Ceux qui ont fait la noce n'ont pas la tête plus en capilotade que moi.
Le séduisant livre bleu ne contient qu'un traité de singeries ; d'un bout à l'autre, le conseil faux, anti-naturel, sue l'insensibilité grossièrement roublarde.
Je parlerai seulement de la première partie, consacrée à la réglementation des rapports de cœur à cœur.
1o Le respect envers les parents. — Une profane comme moi n'aurait jamais pensé à révéler aux enfants qu'ils devaient réfléchir et calculer avant de se jeter dans les bras de leur mère. Eh bien, il est indispensable de débiter des leçons là-dessus, il est indispensable qu'une personne diplômée, officiellement déléguée, une spécialiste, quoi! intervienne et apprenne aux enfants — dès l'âge de deux ans — « qu'il faut bannir tout ce qui, dans leurs rapports avec les parents, tombe dans une camaraderie condamnable. » Je copie textuellement. Et l'auteur, avec gravité — je l'affirme — enseigne les signes extérieurs de respect et d'amour à donner aux parents ; exactement comme on procède au régiment pour le soldat et les supérieurs.
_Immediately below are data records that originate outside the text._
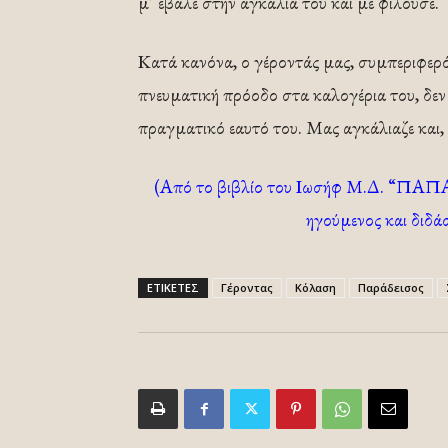
μ’ έβαλε στην αγκαλιά του και με φιλούσε.
Κατά κανόνα, ο γέροντάς μας, συμπεριφερό
πνευματική πρόοδο στα καλογέρια του, δεν
πραγματικό εαυτό του. Μας αγκάλιαζε και,
(Από το βιβλίο του Ιωσήφ Μ.Δ. 
ηγούμενος και διδά
ΕΤΙΚΕΤΕΣ
Γέροντας
Κόλαση
Παράδεισος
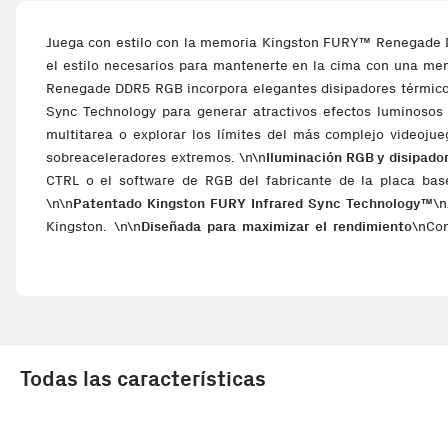
Juega con estilo con la memoria Kingston FURY™ Renegade DD
el estilo necesarios para mantenerte en la cima con una me
Renegade DDR5 RGB incorpora elegantes disipadores térmicos
Sync Technology para generar atractivos efectos luminosos
multitarea o explorar los límites del más complejo videoj
sobreaceleradores extremos. \n\n
Iluminación RGB y disipador
CTRL o el software de RGB del fabricante de la placa bas
\n\n
Patentado Kingston FURY Infrared Sync Technology™
\n
Kingston. \n\n
Diseñada para maximizar el rendimiento
\nCo
exclusivos componentes afinados por ingenieros, de compati
velocidades especificadas para disfrutar de una satisfacto
completamente nueva de tecnologías de memoria, que conviert
corrección de errores) interno posibilita componentes de DRAM
necesita; y dos subcanales independientes de 32 bits permite
Extreme Memory Profile permite sobreacelerar en un santia
Todas las características
programable para XMP 3.0, que admite hasta dos perfiles per
\n\n
Homologado por los principales fabricantes d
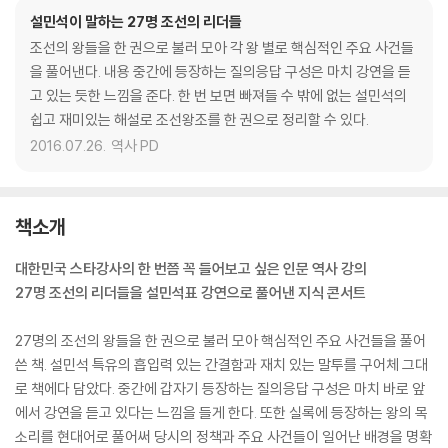
설민석이 말하는 27명 조선의 리더들
조선의 왕들을 한 권으로 불러 모아 각 왕 별로 핵심적인 주요 사건들
을 풀어낸다. 내용 중간에 등장하는 질의응답 구성은 마치 강연을 듣
고 있는 듯한 느낌을 준다. 한 번 보면 빠져들 수 밖에 없는 설민석의
쉽고 재미있는 해설로 조선왕조를 한 권으로 정리할 수 있다.
2016.07.26.
역사 PD
책소개
대한민국 스타강사의 한 번쯤 꼭 들어보고 싶은 인문 역사 강의
27명 조선의 리더들을 설민석표 강연으로 풀어낸 지식 콘서트
27명의 조선의 왕들을 한 권으로 불러 모아 핵심적인 주요 사건들을 풀어
쓴 책. 설민석 특유의 흡입력 있는 간결함과 재치 있는 말투를 구어체 그대
로 책에다 담았다. 중간에 갑자기 등장하는 질의응답 구성은 마치 바로 앞
에서 강연을 듣고 있다는 느낌을 들게 한다. 또한 실록에 등장하는 왕의 목
소리를 현대어로 풀어써 당시의 정책과 주요 사건들이 일어난 배경을 명확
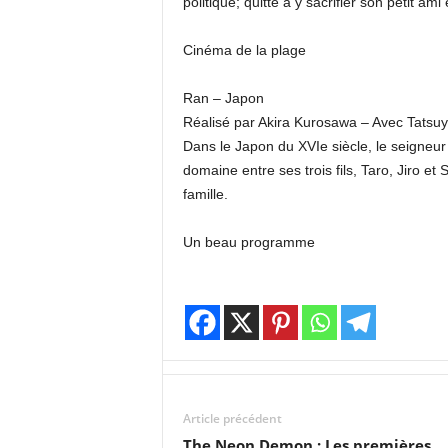
politique; quitte à y sacrifier son petit am
Cinéma de la plage
Ran – Japon
Réalisé par Akira Kurosawa – Avec Tatsu
Dans le Japon du XVIe siècle, le seigneur 
domaine entre ses trois fils, Taro, Jiro et 
famille.
Un beau programme
Article précédent
The Neon Demon : Les premières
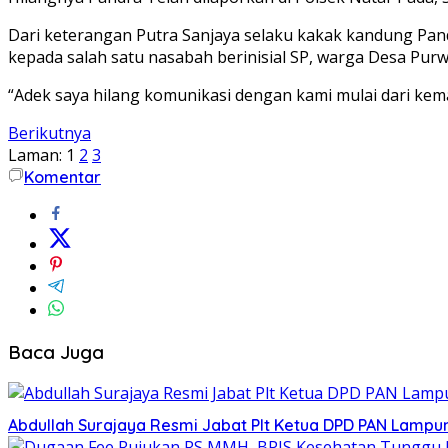
Dari keterangan Putra Sanjaya selaku kakak kandung Pa
kepada salah satu nasabah berinisial SP, warga Desa Pur
“Adek saya hilang komunikasi dengan kami mulai dari kema
Berikutnya
Laman:
1
2
3
Komentar
Baca Juga
Abdullah Surajaya Resmi Jabat Plt Ketua DPD PAN Lamp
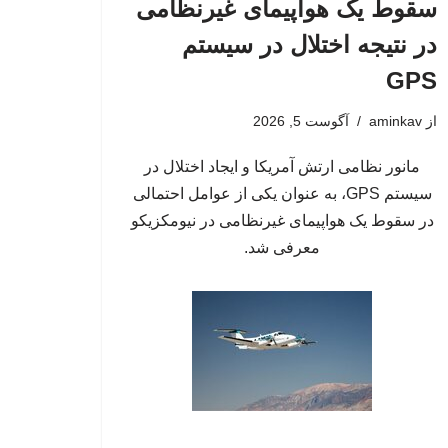
سقوط یک هواپیمای غیرنظامی
در نتیجه اختلال در سیستم‌
GPS
از
aminkav
آگوست 5, 2026
مانور نظامی ارتش آمریکا و ایجاد اختلال در
سیستم‌ GPS، به عنوان یکی از عوامل احتمالی
در سقوط یک هواپیمای غیرنظامی در نیومکزیکو
معرفی شد.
Oui, madame, l'enfant qui saura bien cette leçon de gestes aura du respect pour ses parents ; oui, madame, l'enfant qui composera bien scrupuleusement sa mine en approchant sa mère, celui-là aimera le mieux sa mère.
Le livre, avec une logique implacable, expose ensuite qu'autrefois les signes de respect n'étaient pas les mêmes, ils étaient plus accentués : il s'agit donc bien d'une mode, d'une convention strictement réglée, à laquelle on doit être attentif. Autrefois, un enfant disait vous à ses parents et s'agenouillait souvent avec crainte ; aujourd'hui, l'on peut se dispenser du vous et de la crainte, mais « la distance entre parents et enfants n'en est pas moins grande », et il n'en existe pas moins une nécessité de « démonstrations » qui prime tout.
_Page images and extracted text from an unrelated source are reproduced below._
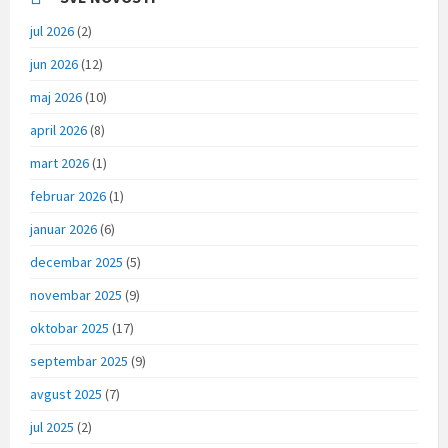
jul 2026
(2)
jun 2026
(12)
maj 2026
(10)
april 2026
(8)
mart 2026
(1)
februar 2026
(1)
januar 2026
(6)
decembar 2025
(5)
novembar 2025
(9)
oktobar 2025
(17)
septembar 2025
(9)
avgust 2025
(7)
jul 2025
(2)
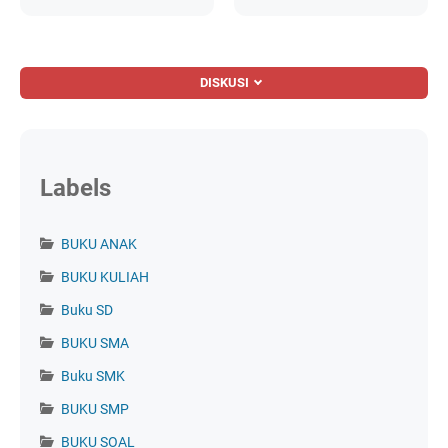
DISKUSI
Labels
BUKU ANAK
BUKU KULIAH
Buku SD
BUKU SMA
Buku SMK
BUKU SMP
BUKU SOAL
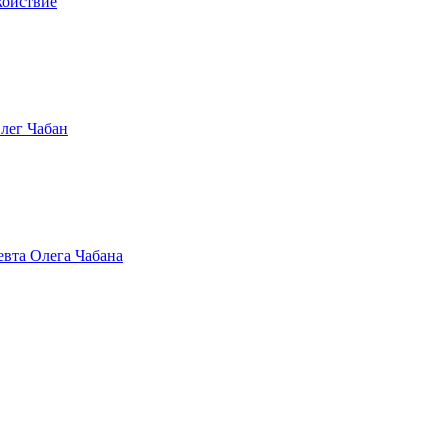
койствие
Олег Чабан
евта Олега Чабана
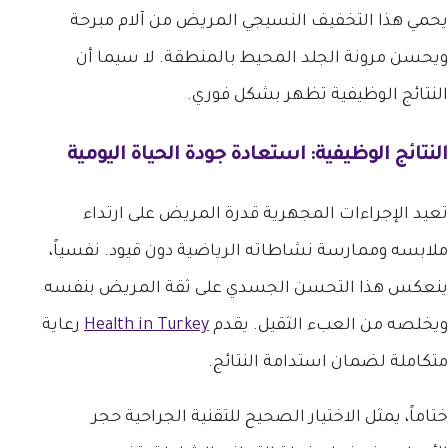
يحمي هذا التخفيف النسيجي المريض من آلام مبرحة
ويحسن مرونة الجلد المحيط بالمنطقة. لا سيما أن
النتائج الوظيفية تظهر بشكل فوري.
النتائج الوظيفية: استعادة جودة الحياة اليومية
تعيد الإجراءات المجهرية قدرة المريض على ارتداء
ملابسه وممارسة نشاطاته الرياضية دون قيود. نفسياً،
ينعكس هذا التحسن الجسدي على ثقة المريض بنفسه
ويخلصه من العبء الثقيل. يقدم
Health in Turkey
رعاية
متكاملة لضمان استدامة النتائج.
ختاماً، يمثل الاختيار الصحيح للتقنية الجراحية حجر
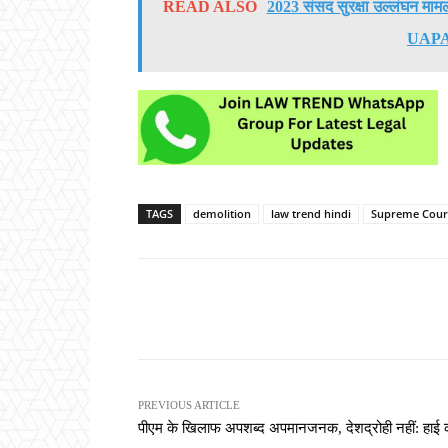
READ ALSO
2023 संसद सुरक्षा उल्लंघन मामल
UAPA ल
TAGS
demolition
law trend hindi
Supreme Cour
Share
PREVIOUS ARTICLE
पीएम के खिलाफ अपशब्द अपमानजनक, देशद्रोही नहीं: हाई क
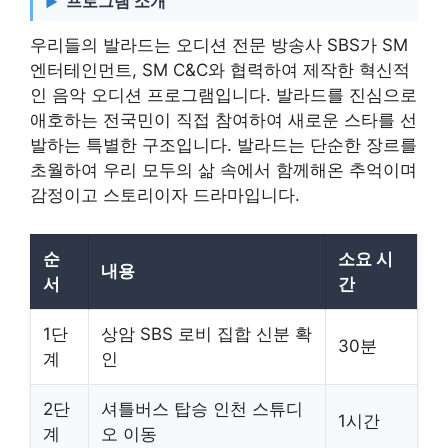
프로그램 소개
우리들의 발라드는 오디션 전문 방송사 SBS가 SM
엔터테인먼트, SM C&C와 협력하여 제작한 혁신적
인 음악 오디션 프로그램입니다. 발라드를 진심으로
애호하는 전국민이 직접 참여하여 새로운 스타를 선
발하는 특별한 구조입니다. 발라드는 단순한 장르를
초월하여 우리 모두의 삶 속에서 함께해온 추억이며
감정이고 스토리이자 드라마입니다.
순
소요 시
내용
서
간
1단
상암 SBS 로비 집합 신분 확
30분
계
인
2단
셔틀버스 탑승 인천 스튜디
1시간
계
오 이동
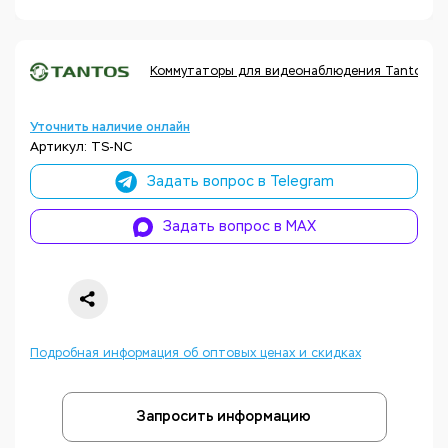
Коммутаторы для видеонаблюдения Tantos
Уточнить наличие онлайн
Артикул: TS-NC
Задать вопрос в Telegram
Задать вопрос в MAX
Подробная информация об оптовых ценах и скидках
Запросить информацию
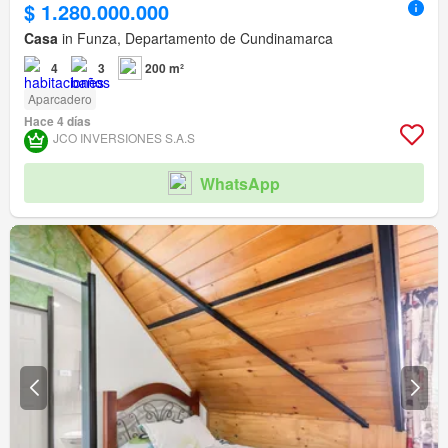
$ 1.280.000.000
Casa
in Funza, Departamento de Cundinamarca
4
3
200 m²
Aparcadero
Hace 4 días
JCO INVERSIONES S.A.S
WhatsApp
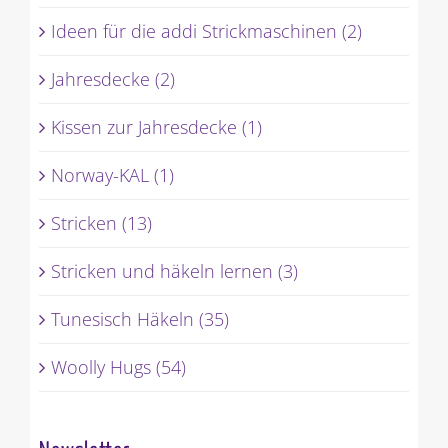
Ideen für die addi Strickmaschinen (2)
Jahresdecke (2)
Kissen zur Jahresdecke (1)
Norway-KAL (1)
Stricken (13)
Stricken und häkeln lernen (3)
Tunesisch Häkeln (35)
Woolly Hugs (54)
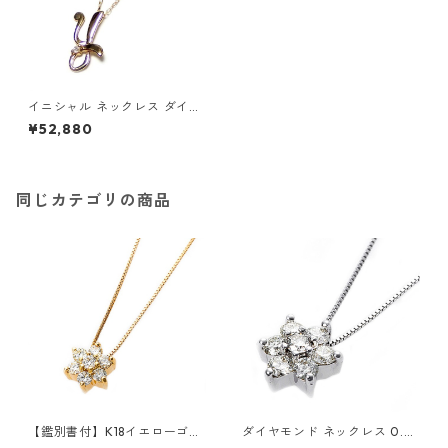
イニシャル ネックレス ダイヤ
モンド ネックレス 一粒 0.01c
¥52,880
t K18 ゴールド 文字 Y ダイヤ
ネックレス ペンダント ジュエ
リー アクセサリー レディース
同じカテゴリの商品
【鑑別書付】K18イエローゴー
ダイヤモンド ネックレス 0.3c
ルド 天然ダイヤネックレス ダ
t K18 ホワイトゴールド 0.3カ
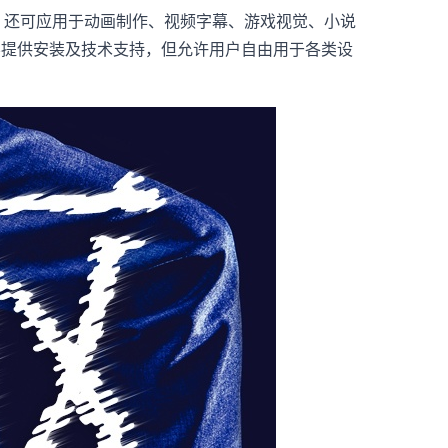
计，还可应用于动画制作、视频字幕、游戏视觉、小说
成，虽然不提供安装及技术支持，但允许用户自由用于各类设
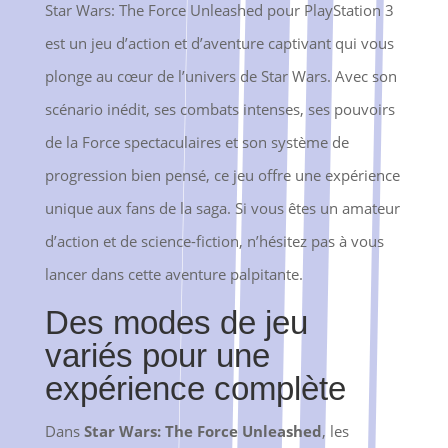
Star Wars: The Force Unleashed pour PlayStation 3
est un jeu d’action et d’aventure captivant qui vous
plonge au cœur de l’univers de Star Wars. Avec son
scénario inédit, ses combats intenses, ses pouvoirs
de la Force spectaculaires et son système de
progression bien pensé, ce jeu offre une expérience
unique aux fans de la saga. Si vous êtes un amateur
d’action et de science-fiction, n’hésitez pas à vous
lancer dans cette aventure palpitante.
Des modes de jeu
variés pour une
expérience complète
Dans
Star Wars: The Force Unleashed
, les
Malheureusement je ne peux pas reproduire la texture sinistre et pierreuse de cette leçon.
Une pareille matière, bien entendu, comporte des exemples historiques. L'auteur cite comme fils « presque irréprochable », le marquis de Mirabeau « qui s'accusait d'avoir profité de la loi qui abrégeait le deuil, autrefois extrêmement long après la mort d'un père. » Hein? est-ce beau, est-ce d'un noble cœur, d'une profonde sensibilité, ce Mirabeau qui dissertait et se dépitait publiquement de son manque de tenue? Et comme les enfants doivent comprendre que, regretter son père, c'est exhiber longtemps des habits noirs! Le code sur la façon de traiter la famille va ainsi jusqu'au bout : du salut au crêpe! Quelle prévoyance de la part des éducateurs! Les parents n'ont pas à s'inquiéter : tout est réglé jusqu'après leur disparition! Et quelle commodité pour la jeunesse munie d'un programme classique d'affection pour toutes les circonstances!